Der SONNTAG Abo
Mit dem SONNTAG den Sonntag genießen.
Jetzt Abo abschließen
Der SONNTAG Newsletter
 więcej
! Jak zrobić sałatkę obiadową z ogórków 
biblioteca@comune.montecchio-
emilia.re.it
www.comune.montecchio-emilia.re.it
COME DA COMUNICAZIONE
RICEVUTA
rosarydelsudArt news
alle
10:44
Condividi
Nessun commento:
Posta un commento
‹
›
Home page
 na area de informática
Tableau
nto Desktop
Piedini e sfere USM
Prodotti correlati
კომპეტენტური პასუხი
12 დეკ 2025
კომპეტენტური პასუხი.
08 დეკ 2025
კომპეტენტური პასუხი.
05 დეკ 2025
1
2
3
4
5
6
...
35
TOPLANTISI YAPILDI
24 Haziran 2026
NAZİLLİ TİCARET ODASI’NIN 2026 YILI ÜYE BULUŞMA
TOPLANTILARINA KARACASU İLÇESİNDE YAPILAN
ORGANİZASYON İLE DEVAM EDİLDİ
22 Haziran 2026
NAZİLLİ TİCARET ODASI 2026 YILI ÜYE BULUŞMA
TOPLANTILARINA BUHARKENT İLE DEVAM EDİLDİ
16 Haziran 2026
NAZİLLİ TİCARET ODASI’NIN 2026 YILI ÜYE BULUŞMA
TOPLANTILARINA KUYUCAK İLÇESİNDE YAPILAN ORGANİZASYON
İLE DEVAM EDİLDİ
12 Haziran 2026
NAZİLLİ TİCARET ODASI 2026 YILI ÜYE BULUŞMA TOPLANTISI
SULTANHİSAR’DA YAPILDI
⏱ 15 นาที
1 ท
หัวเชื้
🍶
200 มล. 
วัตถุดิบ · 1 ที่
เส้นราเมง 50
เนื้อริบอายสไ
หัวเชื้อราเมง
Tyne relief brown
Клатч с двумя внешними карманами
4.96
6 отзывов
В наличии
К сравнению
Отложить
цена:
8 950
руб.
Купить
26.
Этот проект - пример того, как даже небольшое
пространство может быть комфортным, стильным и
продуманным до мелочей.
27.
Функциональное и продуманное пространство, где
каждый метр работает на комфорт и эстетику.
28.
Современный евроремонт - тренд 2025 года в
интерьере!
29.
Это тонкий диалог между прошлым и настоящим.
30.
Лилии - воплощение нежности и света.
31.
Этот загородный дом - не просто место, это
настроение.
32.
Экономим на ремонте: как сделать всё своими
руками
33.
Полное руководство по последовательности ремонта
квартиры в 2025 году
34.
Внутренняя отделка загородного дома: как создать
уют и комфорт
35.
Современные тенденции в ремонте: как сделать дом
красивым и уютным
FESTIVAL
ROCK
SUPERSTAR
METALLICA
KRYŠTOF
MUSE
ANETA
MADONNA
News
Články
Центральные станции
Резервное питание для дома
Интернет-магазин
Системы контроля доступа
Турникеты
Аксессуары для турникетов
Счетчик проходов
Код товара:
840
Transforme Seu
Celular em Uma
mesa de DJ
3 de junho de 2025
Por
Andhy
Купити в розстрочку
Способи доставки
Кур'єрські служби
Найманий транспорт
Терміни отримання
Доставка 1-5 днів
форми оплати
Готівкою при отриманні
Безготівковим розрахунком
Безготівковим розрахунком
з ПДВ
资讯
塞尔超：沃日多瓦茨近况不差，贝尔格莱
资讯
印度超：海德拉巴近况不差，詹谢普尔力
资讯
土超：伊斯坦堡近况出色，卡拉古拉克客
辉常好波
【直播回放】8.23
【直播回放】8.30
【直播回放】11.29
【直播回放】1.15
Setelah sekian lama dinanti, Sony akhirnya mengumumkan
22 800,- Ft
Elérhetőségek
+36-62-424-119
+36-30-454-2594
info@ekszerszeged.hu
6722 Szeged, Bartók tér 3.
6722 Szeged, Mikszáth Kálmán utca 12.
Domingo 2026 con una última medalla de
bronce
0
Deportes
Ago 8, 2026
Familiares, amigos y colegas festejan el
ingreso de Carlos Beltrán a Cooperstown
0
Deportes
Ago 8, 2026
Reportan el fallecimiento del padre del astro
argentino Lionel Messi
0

**What is needed**
Look through the entries above and find each line where the word "дома" occurs; copy those lines.

**Task result**
Внутренняя отделка загородного дома: как создать
Резервное питание для дома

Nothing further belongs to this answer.